23 mars 2007

Détruisons le rêve arcadien

Leurs apparitions publiques suscitent une ferveur incroyable, leurs productions sont plébiscitées, ils sont la meilleure chose qui soit arrivée dans leur domaine depuis les années 60... Mais non, pas les centristes : Arcade Fire. D'ailleurs, ils ont eu l'honneur suprême de passer commande à la Blogothèque d'un Concert à emporter. Aujourd'hui, tout le monde les vénère, il faut donc leur trouver plein de défauts. Faites le compte : si vous faites dix sur dix à ce test, c'est que vous êtes pires que moi et que vous pouvez lancer un anti fan-club.



1. Ils ne savent pas produire leurs disques. En rock, le lyrisme n'exclut pas obligatoirement la finesse. Si Arcade Fire est un peu le Radiohead des 00s, ils est loin d'en avoir l'intelligence de production. Si Win Butler a quelque chose de David Byrne, il n'a pas encore trouvé son Eno. Résultat: Funeral était génialissime à la première écoute, seulement génial à la dixième. Et à la vingtième ?

2. Ils font du rock comme à l'église. La religion est l'opium du peuple, elle est aussi le Valium du rock. Devant les grandes orgues d'Intervention, que nous reste-t-il à faire ? Se signer, se prosterner, mettre quelques euros dans la corbeille ? Tout ça sent l'autodafé collectif façon David Koresh dans dix ans. Ou encore pire : l'utilisation d'Arcade Fire à l'entrée de tous les mariages des années 2010.

3. Ils ont trop de musiciens sur scène. Quand on ne sait pas trop comment défendre un argument, on fait appel à l'argument d'autorité. Allons-y : "You can't beat two guitars, bass, drums" (Lou Reed).

4. Ils sont canadiens. Les Canadiens sont les petits cousins des Français, on aime les groupes canadiens comme des petits cousins : gentiment. On a beau ironiser souvent (et lourdement) sur l'Amérique et les Américains, n'oublions pas qu'ils resteront longtemps au centre de nos imaginaires musicaux. Pendant ce temps-là, Arcade Fire tiendra un stand au salon de la Francophonie.

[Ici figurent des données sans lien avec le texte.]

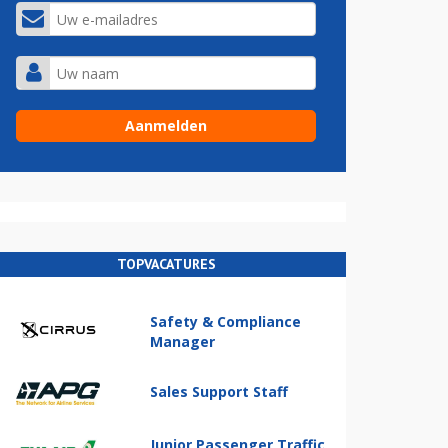
TOPVACATURES
Safety & Compliance
Manager
Sales Support Staff
Junior Passenger Traffic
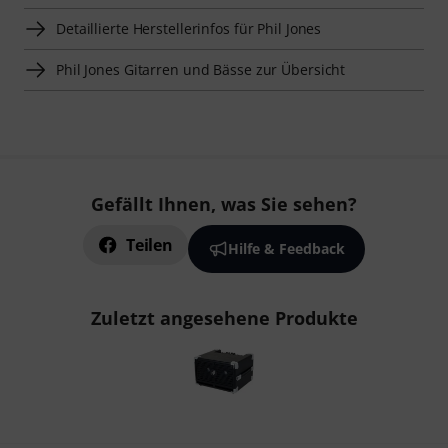
Detaillierte Herstellerinfos für Phil Jones
Phil Jones Gitarren und Bässe zur Übersicht
Gefällt Ihnen, was Sie sehen?
Teilen
Hilfe & Feedback
Zuletzt angesehene Produkte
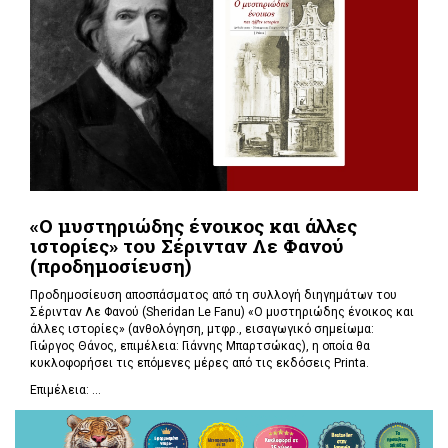
«Ο μυστηριώδης ένοικος και άλλες
ιστορίες» του Σέρινταν Λε Φανού
(προδημοσίευση)
Προδημοσίευση αποσπάσματος από τη συλλογή διηγημάτων του
Σέρινταν Λε Φανού (Sheridan Le Fanu) «Ο μυστηριώδης ένοικος και
άλλες ιστορίες» (ανθολόγηση, μτφρ., εισαγωγικό σημείωμα:
Γιώργος Θάνος, επιμέλεια: Γιάννης Μπαρτσώκας), η οποία θα
κυκλοφορήσει τις επόμενες μέρες από τις εκδόσεις Printa.
Επιμέλεια: ...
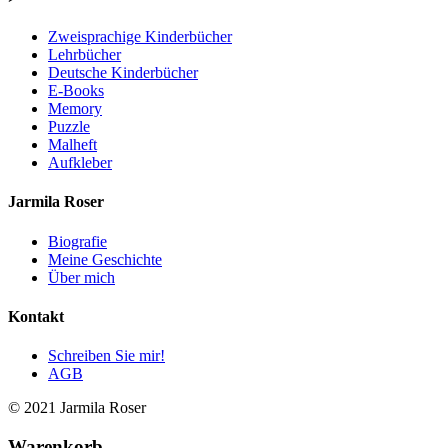
Zweisprachige Kinderbücher
Lehrbücher
Deutsche Kinderbücher
E-Books
Memory
Puzzle
Malheft
Aufkleber
Jarmila Roser
Biografie
Meine Geschichte
Über mich
Kontakt
Schreiben Sie mir!
AGB
© 2021 Jarmila Roser
Warenkorb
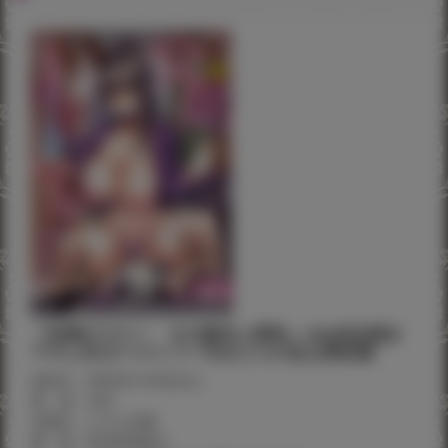
『交尾のマナー その基本と原則』chin先生描き
下ろしB2タペストリー付きとらのあな限定版
発売日：2022年1月4日(火)
著 者：chin
出版社：クロエ出版
価 格：¥2,660(税込)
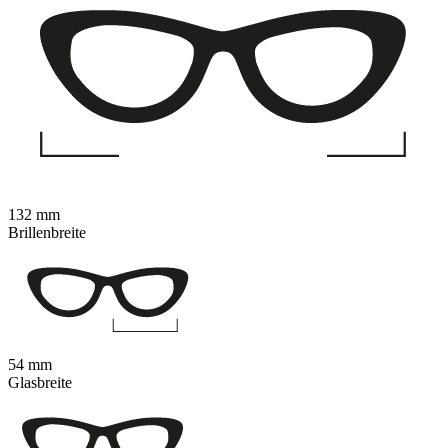
132 mm
Brillenbreite
54 mm
Glasbreite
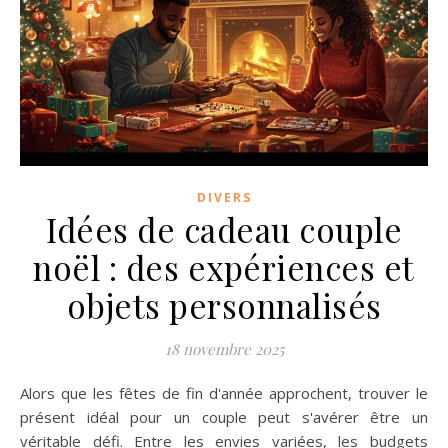
DIVERS
Idées de cadeau couple
noël : des expériences et
objets personnalisés
18 novembre 2025
Alors que les fêtes de fin d'année approchent, trouver le
présent idéal pour un couple peut s'avérer être un
véritable défi. Entre les envies variées, les budgets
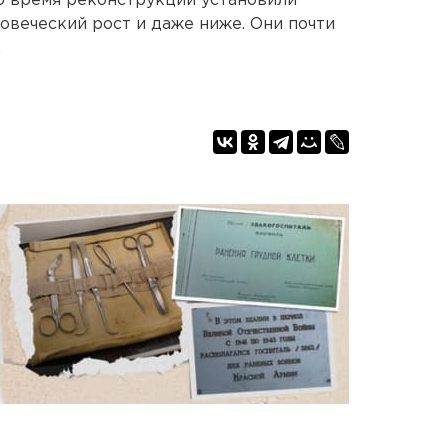
о время реконструкции установили
овеческий рост и даже ниже. Они почти
.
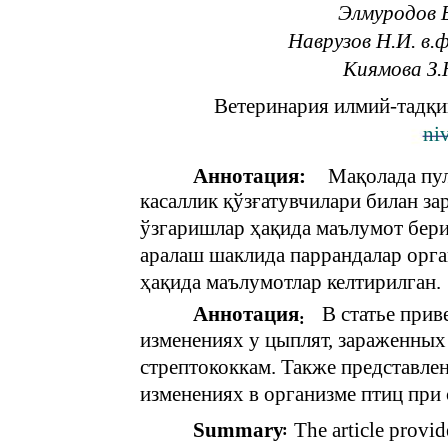
Элмуродов Б
Наврузов Н.И. в.ф
Киямова З.
Ветеринария илмий-тадқиқ
ni
Аннотация:
Мақолада пул
касаллик қўзғатувчилари билан з
ўзгаришлар ҳақида маълумот бери
аралаш шаклида паррандалар орг
ҳақида маълумотлар келтирилган.
Аннотация
В статье прив
:
изменениях у цыплят, зараженных
стрептококкам. Также представле
изменениях в организме птиц при
Summary
The article provi
:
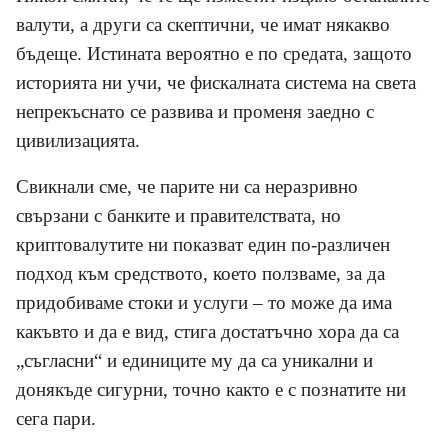
валути, а други са скептични, че имат някакво
бъдеще. Истината вероятно е по средата, защото
историята ни учи, че фискалната система на света
непрекъснато се развива и променя заедно с
цивилизацията.
Свикнали сме, че парите ни са неразривно
свързани с банките и правителствата, но
криптовалутите ни показват един по-различен
подход към средството, което ползваме, за да
придобиваме стоки и услуги – то може да има
какъвто и да е вид, стига достатъчно хора да са
„съгласни“ и единиците му да са уникални и
донякъде сигурни, точно както е с познатите ни
сега пари.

5. Ils font partie des "groupes qui prennent toute leur dimension sur scène". Ce qui nous fera une belle jambe dans trente ans quand un mauvais concert de reformation aura lieu au stade de France devant un panneau Sony. Heureusement qu'à ce moment-là, il nous restera les disques pour oublier cette pauvre soirée passée avec des bières coupées à l'eau à la main.

6. Il y a un couple qui se passe le micro. Pas de mixité ou de féminisme qui tienne dans le rock. Après tout, Lou Reed et John Cale ont bien couché avec Nico, ça ne les a pas empêché de tout faire pour la priver du micro. Le rock est fasciste, disait (je crois) Lester Bangs : vive les chanteurs-dictateurs, surtout quand ils chantent mieux que leur femme.

7. Leurs clips ne sont pas très intéressants. Flou pas très artistique (Rebellion (Lies)), conte dessiné un peu plat (Neighborhood #2 (Laïka))... bref, rien qui n'accroche vraiment la rétine, même chez nos amis érudits de la Superette.

8. Ils réaccomodent les restes sur leur nouvel album. OK, No Cars Go est sans doute une des meilleures chansons de Neon Bible. De Neon Bible ? De l'EP sorti en 2003, en fait. Aveu de faiblesse et de déclin. Et si on nous avait menti ? Et si toutes les chansons de l'album dataient de 2003 ? Vertige.

9. Ils sont bayrouisés jusqu'à la moëlle. Sans commentaires.

10. Ils sont le groupe symbole de la blogosphère. L'arbre qui cache la forêt. Derrière eux, de magnifiques suicide commerciaux (le Clap Your Hands Say Yeah), des disques suintant la classe de partout (le Shins), tout le monde le dit, mais personne ne le crie. Parfois, quand même, quelqu'un ose inverser l'échelle des valeurs, car c'est peut-être ça, la pire transgression (tranquille) de notre époque : mettre seulement 8,4 à un disque d'Arcade Fire.